Question of the Week: 4/27-5/3/20

It’s been a while since we’ve asked this question and it’s always a fun one…

What’s your favorite brigade in Civil War?



18 Responses to Question of the Week: 4/27-5/3/20

  1. Cruft’s Brigade
    A little-known brigade with a brilliant, though short, career is the 13th Brigade, better known as Cruft’s Brigade of Buell’s Army of the Ohio. Loaned to General U.S. Grant just prior to the operation against Fort Donelson, the 31st Indiana (Cruft), 44th Indiana (Hugh Reed), 17th Kentucky (McHenry) and 25th Kentucky (Bristow) were placed within Lew Wallace’s new Third Division, and sent to the assistance of McClernand to help arrest the Confederate breakout attempt on morning of 15 FEB 1862 (brigade mentioned in despatches.) Still with Grant’s Army at Pittsburg Landing, Cruft’s Brigade was assigned to Stephen Hurlbut’s new Fourth Division; and Jacob Lauman was parachuted in as Brigade commander (sending Charles Cruft back to command the 31st Indiana.) At the Battle of Shiloh, Cruft’s Brigade moved forward towards the sound of the guns and took station right of William’s Brigade (Hurlbut’s Fourth Division) and left of the decimated Sixth Division of Benjamin Prentiss (which occupied the Hornet’s Nest.) Cruft’s Brigade repelled charge after charge during the morning and afternoon; and a rifleman in one of the four regiments may have fired the shot that ended the career of General Albert Sidney Johnston. As General Hurlbut attempted to extract his besieged division in mid-afternoon, Jacob Lauman ordered his brigade to charge, drove the Rebel attackers several hundred yards south, and then rejoined the Fourth Division for a mostly unhindered withdrawal to the bluff overlooking Pittsburg Landing. In Hurlbut’s Shiloh Report, General Lauman and his brigade get special mention; and Hugh Reed’s 44th Indiana was acknowledged by at least one reporter as “THE best performing Federal regiment at Shiloh.”
    After Shiloh, Henry Halleck arrived and took command of a massive, combined force of Grant’s Army, Buell’s Army, and Pope’s Army… and called it “Army of the Mississippi.” Cruft’s Brigade was removed from Grant and returned to Buell, and promptly broken up. The 13th Brigade of the Army of the Ohio ceased to exist as a fighting force.

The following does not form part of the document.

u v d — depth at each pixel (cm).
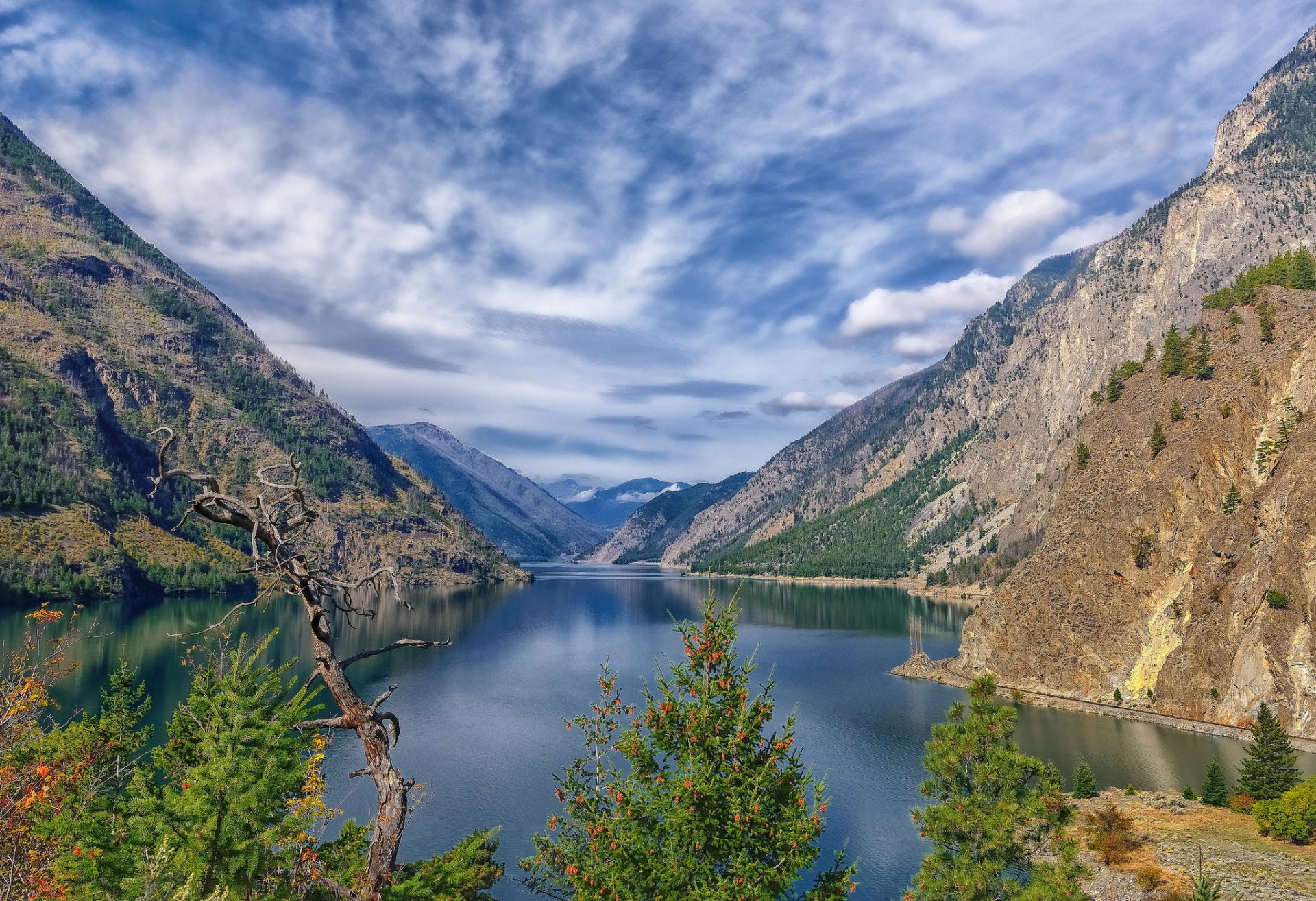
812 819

  2. The “other” Iron Brigade – Jo Shelby’s Missouri Confederate Cavalry. I’m kin to Shelby through the Bledsoe family.

    On the Union side – the Indian Home Guards – 1st, 2nd, and 3rd regiments. A colorful & unheralded unit that served in Kansas, Missouri, Arkansas, and the Indian Territory.

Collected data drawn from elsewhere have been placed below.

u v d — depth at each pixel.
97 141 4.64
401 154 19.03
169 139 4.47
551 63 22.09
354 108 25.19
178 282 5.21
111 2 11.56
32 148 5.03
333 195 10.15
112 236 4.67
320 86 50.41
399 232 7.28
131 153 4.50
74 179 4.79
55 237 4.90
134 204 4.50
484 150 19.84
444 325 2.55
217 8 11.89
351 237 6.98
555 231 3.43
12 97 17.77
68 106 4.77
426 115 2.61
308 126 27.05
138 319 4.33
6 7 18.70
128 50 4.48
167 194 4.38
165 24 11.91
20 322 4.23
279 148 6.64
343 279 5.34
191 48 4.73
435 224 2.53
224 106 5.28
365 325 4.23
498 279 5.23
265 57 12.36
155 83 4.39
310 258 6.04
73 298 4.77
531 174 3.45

  3. Check out the Lawton-Gordon Evans Brigade. This brigade played a key role in every major battle fought by the Army of Northern Virginia from Gaines’ Mill, to the gates of Washington, DC, to Appomattox.

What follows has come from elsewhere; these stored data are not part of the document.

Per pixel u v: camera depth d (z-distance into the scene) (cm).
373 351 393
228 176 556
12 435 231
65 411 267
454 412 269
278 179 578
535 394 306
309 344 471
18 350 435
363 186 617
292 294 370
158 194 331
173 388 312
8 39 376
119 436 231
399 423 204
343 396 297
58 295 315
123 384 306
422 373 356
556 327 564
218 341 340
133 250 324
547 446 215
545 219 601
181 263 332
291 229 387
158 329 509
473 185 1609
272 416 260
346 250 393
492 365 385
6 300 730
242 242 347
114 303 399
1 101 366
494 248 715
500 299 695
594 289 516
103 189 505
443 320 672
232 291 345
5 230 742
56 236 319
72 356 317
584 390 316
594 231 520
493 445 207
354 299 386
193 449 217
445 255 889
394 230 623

  4. Stannard’s 2nd Vermont Brigade. Swung out from Cemetery Ridge at Gettysburg and hit the right flank Kemper’s Brigade of Pickett’s Division on the third day. Then did an about face and tore into the left flank of Wilcox’s and Lang’s Brigades from Hills Corps who were coming to cover Kemper’s flank. This was the first real action that the Vermonters saw in their 9 month enlistment. Exploits recounted in Howard Coffin’s Nine Months to Gettysburg.

  5. 1st Brigade, 1st Division, 1st Corp – Those Black Hat Devils. Iron Brigade; “Forward men, for God’s sake forward!” – Gen John F Reynolds

  6. Wilcox’s Alabamians. I have always been impressed in the way he realized what was happening between Fredericksburg and Chancellorsville and marched to meet the federals moving west at Salem Church. Brilliant maneuver.

  7. Two more: the Confederate First Missouri Brigade east of the River, and the Orphan Brigade of Kentucky. No units fought further from homes that were so long controlled by the enemy.

  8. I’m gonna toss Lewis Grant’s Vermont Brigade into the mix. They can stand toe to toe with any of the brigades we’ve mentioned so far.

  9. I enjoyed reading about the Louisiana Brigade in the ANV. They accomplished a lot in the Eastern Theater and had a unique persona of their own (Lee’s Tigers). I’m also from Louisiana, so I’m a little biased.

  10. I’ve never really thought about it as far as having a ‘favorite brigade’, but in recent times I’ve been taking an interest in “The Jones Brigade” of Confederate cavalry.